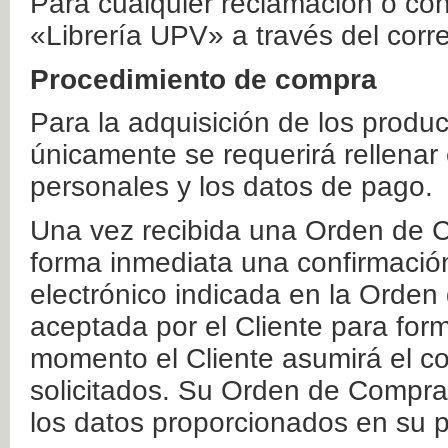
Para cualquier reclamación o co
«Librería UPV» a través del corr
Procedimiento de compra
Para la adquisición de los produ
únicamente se requerirá rellenar
personales y los datos de pago.
Una vez recibida una Orden de C
forma inmediata una confirmación
electrónico indicada en la Orde
aceptada por el Cliente para form
momento el Cliente asumirá el co
solicitados. Su Orden de Compra
los datos proporcionados en su p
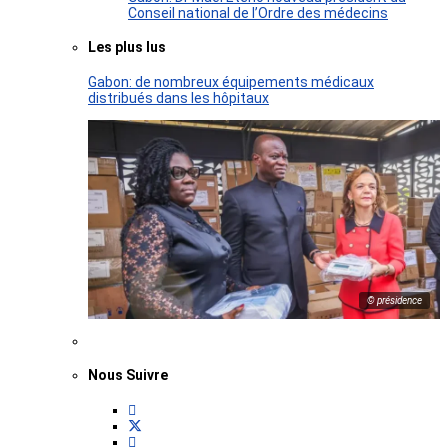
Conseil national de l’Ordre des médecins
Les plus lus
Gabon: de nombreux équipements médicaux
distribués dans les hôpitaux
© présidence
Nous Suivre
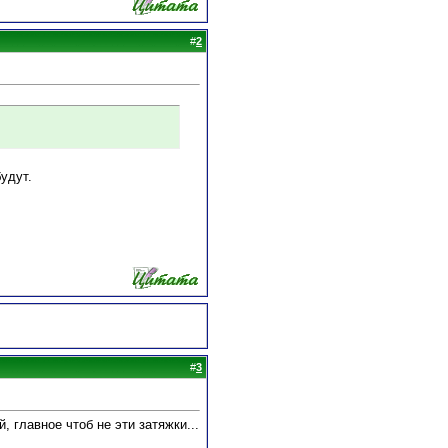
#
2
удут.
#
3
, главное чтоб не эти затяжки...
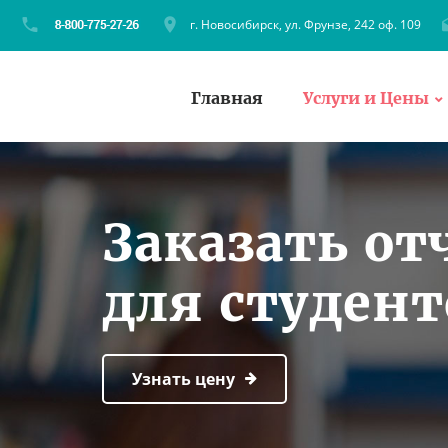
г. Новосибирск, ул. Фрунзе, 242 оф. 109
Главная
Услуги и Цены
Заказать от
для студен
Узнать цену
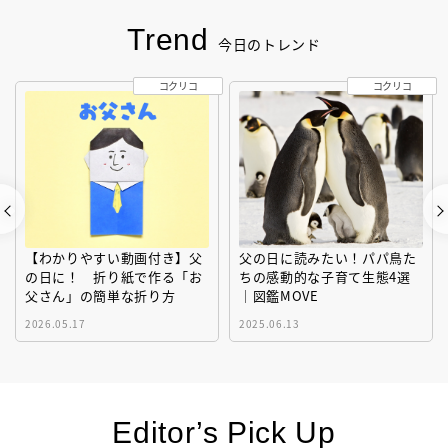
Trend
今日のトレンド
コクリコ
コクリコ
【わかりやすい動画付き】父
父の日に読みたい！パパ鳥た
の日に！ 折り紙で作る「お
ちの感動的な子育て生態4選
父さん」の簡単な折り方
｜図鑑MOVE
2026.05.17
2025.06.13
Editor’s Pick Up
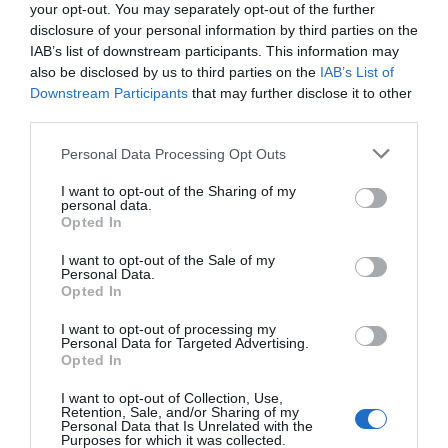
your opt-out. You may separately opt-out of the further
con il monolocale Murex.
disclosure of your personal information by third parties on the
Per i mesi freddi l'appartamento è dotato di impianto di riscaldamento,
IAB’s list of downstream participants. This information may
mentre nei mesi caldi di un impianto di climatizzazione.
also be disclosed by us to third parties on the
IAB’s List of
Camere disponibili: Monolocale per 2 persone, Bilocale per 3 persone.
Downstream Participants
that may further disclose it to other
third parties.
Personal Data Processing Opt Outs
Servizi Inclusi nel prezzo
I want to opt-out of the Sharing of my
Accettati Animali Piccola Taglia
Ascensore
personal data.
Caratteristiche dell'hotel
Connessione ad Internet
Informazioni Turistiche
Opted In
Parcheggio Interno non Coperto
Personale Multilingua
Fronte Mare
Gay Friendly
Pesca
Solarium
I want to opt-out of the Sale of my
Ristrutturato recentemente
Terrazza
Personal Data.
Spiaggia Privata
Opted In
Vista Panoramica
I want to opt-out of processing my
Personal Data for Targeted Advertising.
Opted In
I want to opt-out of Collection, Use,
Retention, Sale, and/or Sharing of my
Personal Data that Is Unrelated with the
Purposes for which it was collected.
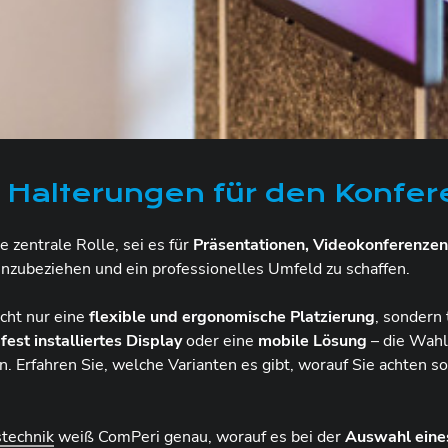
 Halterungen für den Konfe
e zentrale Rolle, sei es für
Präsentationen, Videokonferenzen
inzubeziehen und ein professionelles Umfeld zu schaffen.
icht nur eine
flexible und ergonomische Platzierung
, sondern 
n
fest installiertes Display
oder eine
mobile Lösung
– die Wahl
n. Erfahren Sie, welche Varianten es gibt, worauf Sie achten s
stechnik
weiß ComPeri genau, worauf es bei der
Auswahl eine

• AIM OF THE TASK:
Give the text read from each of the items above as a numbered list, one line per entry, leaving out any blank lines and the pictures themselves.

• OUTPUT OF THE TASK:
1. Para cualquier reclamación o co
2. «Librería UPV» a través del corr
3. Procedimiento de compra
4. Para la adquisición de los produ
5. únicamente se requerirá rellenar
6. personales y los datos de pago.
7. Una vez recibida una Orden de C
8. forma inmediata una confirmación
9. electrónico indicada en la Orde
10. aceptada por el Cliente para form
11. momento el Cliente asumirá el co
12. solicitados. Su Orden de Compra
13. los datos proporcionados en su p
14. Conseil national de l’Ordre des médecins
15. Les plus lus
16. Gabon: de nombreux équipements médicaux
17. distribués dans les hôpitaux
18. © présidence
19. Nous Suivre
20. #
21. 2
22. удут.
23. #
24. 3
25. , главное чтоб не эти затяжки...
26. г. Новосибирск, ул. Фрунзе, 242 оф. 109
27. Главная
28. Услуги и Цены
29. Заказать от
30. для студен
31. Узнать цену
32. Trend
33. 今日のトレンド
34. コクリコ
35. コクリコ
36. 【わかりやすい動画付き】父
37. 父の日に読みたい！パパ鳥た
38. の日に！ 折り紙で作る「お
39. ちの感動的な子育て生態4選
40. 父さん」の簡単な折り方
41. ｜図鑑MOVE
42. 2026.05.17
43. 2025.06.13
44. Editor’s Pick Up
45. your opt-out. You may separately opt-out of the further
46. con il monolocale Murex.
47. disclosure of your personal information by third parties on the
48. Per i mesi freddi l'appartamento è dotato di impianto di riscaldamento,
49. IAB’s list of downstream participants. This information may
50. mentre nei mesi caldi di un impianto di climatizzazione.
51. also be disclosed by us to third parties on the
52. IAB’s List of
53. Camere disponibili: Monolocale per 2 persone, Bilocale per 3 persone.
54. Downstream Participants
55. that may further disclose it to other
56. third parties.
57. Personal Data Processing Opt Outs
58. Servizi Inclusi nel prezzo
59. I want to opt-out of the Sharing of my
60. Accettati Animali Piccola Taglia
61. Ascensore
62. personal data.
63. Caratteristiche dell'hotel
64. Connessione ad Internet
65. Informazioni Turistiche
66. Opted In
67. Parcheggio Interno non Coperto
68. Personale Multilingua
69. Fronte Mare
70. Gay Friendly
71. Pesca
72. Solarium
73. I want to opt-out of the Sale of my
74. Ristrutturato recentemente
75. Terrazza
76. Personal Data.
77. Spiaggia Privata
78. Opted In
79. Vista Panoramica
80. I want to opt-out of processing my
81. Personal Data for Targeted Advertising.
82. Opted In
83. I want to opt-out of Collection, Use,
84. Retention, Sale, and/or Sharing of my
85. Personal Data that Is Unrelated with the
86. Purposes for which it was collected.
87.  Halterungen für den Konfe
88. e zentrale Rolle, sei es für
89. Präsentationen, Videokonferenzen
90. inzubeziehen und ein professionelles Umfeld zu schaffen.
91. icht nur eine
92. flexible und ergonomische Platzierung
93. , sondern 
94. n
95. fest installiertes Display
96. oder eine
97. mobile Lösung
98. – die Wahl
99. n. Erfahren Sie, welche Varianten es gibt, worauf Sie achten s
100. stechnik
101. weiß ComPeri genau, worauf es bei der
102. Auswahl eine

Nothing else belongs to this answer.